Chapitre 21
Gwendolyn
Je n'aurais pas imaginé une seule seconde que sortir de la chambre soit si compliqué. Caro ne s'endormit pas avant 22h30, ce qui fut réellement problématique, je ne pouvais pas lui fausser compagnie sans qu'elle ne le remarque.
Je partis en courant rejoindre les autres, j'étais en retard. Gerd nous attendait avec une voiture, devant le portail de l'école. Les quatre autres étaient déjà là, comme d'habitude j'étais la dernière.
Gerd nous avait assuré qu'il avait réglé le problème avec le directeur, je n'étais pas certaine de ça, mais je ne dis rien. Après une demi-heure de route nous arrivâmes devant le château, il ressemblait beaucoup à Versailles.
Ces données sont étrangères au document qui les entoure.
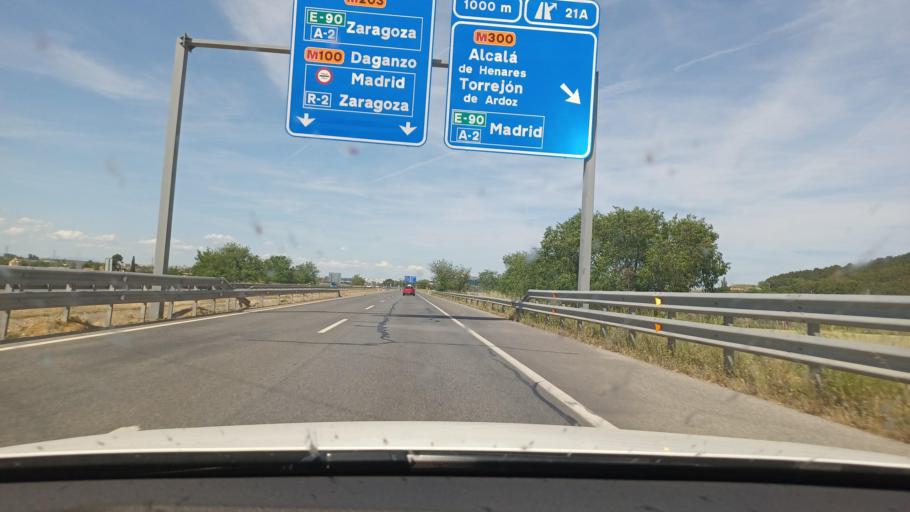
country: ES
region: Madrid
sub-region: Provincia de Madrid
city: Torrejon de Ardoz
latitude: 40.4556
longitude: -3.4168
J'avais l'impression qu'il scintillait dans la nuit, j'étais impressionnée, ça devait être incroyable de vivre dans un endroit comme celui-ci. Mais en même temps, ça devait être quelque peu angoissant au vu de la grandeur de l'endroit. Au deuxième étage une lumière brillait plus que les autres, je supposais que ça devait être la chambre de Fried. Planqués derrière des arbres, je regardai Gerd lancer un sac à Julius
— Enfile ça. Et n'oublie pas tes cheveux.
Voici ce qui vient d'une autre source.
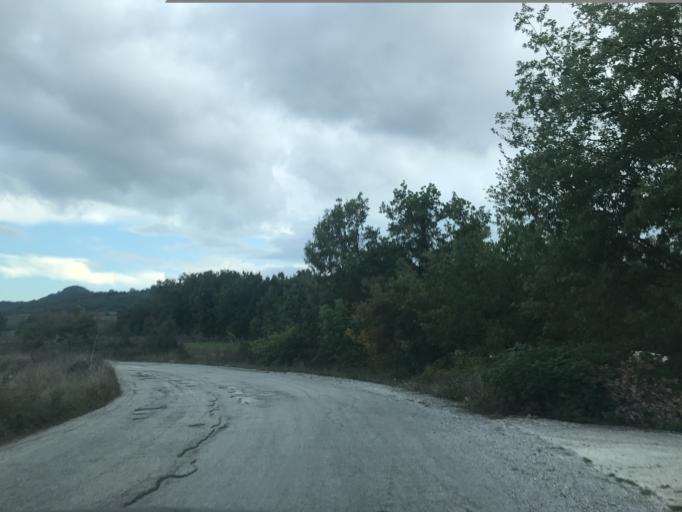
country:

Mais qu'est-ce qu'ils fichaient ? Nous devions sortir Fried de là, pas faire un changement de style ! Ce n'était vraiment pas le moment. J'essayai de protester, mais Gerd me stoppa. Je fermai la bouche jusqu'à ce que Julius dise :
— Je ne peux pas, c'est au dessus de mes forces.
— Allez un peu de courage, dit Gerd.
Je voyais bien qu'il essayait de ne pas rire et je me demandai bien pourquoi. J'entendis un soupire de derrière l'arbre où Julius était allé se changer. Je restai bouche bée en le voyant.
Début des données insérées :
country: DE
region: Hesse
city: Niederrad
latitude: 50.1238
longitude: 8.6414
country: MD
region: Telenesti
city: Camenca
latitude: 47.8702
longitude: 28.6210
— Oh, t'as trop la classe comme ça, rigola Kaede.
— Ce n'est pas drôle, réagit Julius en appuyant chaque mot.
Portant une robe noire avec un tablier blanc, il était perché sur des talons de dix centimètres. Ses cheveux étaient détachés et il avait un bandeau noir avec de la dentelle blanche. Je commençais à comprendre le plan de Gerd et je savais que ça n'allait pas se passer comme prévu.
— Je ne peux pas me montrer comme ça, se plaignit Julius. C'est trop la honte.
— Je vous présente Julia, la nouvelle femme de chambre de la reine ! s'exclama Gerd, ignorant les contestations de Julius.
Julius rougit, tandis qu'Alice et Isa le maquillèrent pour qu'il ait l'air plus féminin. Kaede se raccrochait à un arbre pour ne pas s'écrouler de rire, quant à moi j'étais trop stupéfaite pour rire. Accoutré comme ça, Julius ressemblait vraiment à une femme.
Gerd, excellent dans les sceaux magiques, avait créé un marque sur le poignet de Julius et sur le mien. Cela renforça notre lien, je ressentais un sentiment étrange, comme si les émotions de la Sentinelle d'or étaient les miennes. Je sentais cet équilibre précaire dû aux talons, cette appréhension provoquée par le doute, ainsi que l'angoisse d'un échec imminent.
Je me voyais, vacillante, au travers des yeux sombres de Julius. Cette vision était floue, comme si je me concentrais sur le vide. J'entendais Gerd parler, par mes oreilles mais une résonance bourdonnait, tel un écho. L'ouïe de Julius s'étendait à la mienne.
Le jeune homme semblait tout aussi troublé que moi. Entendait-il, voyait-il, percevait-il les choses de la même manière que moi ? Je me convainquis que oui, et fixai mes yeux noisette dans les siens orage. Je n'y lus pas grand chose et après un bref signe d'encouragement, je laissais Julius se diriger vers le château.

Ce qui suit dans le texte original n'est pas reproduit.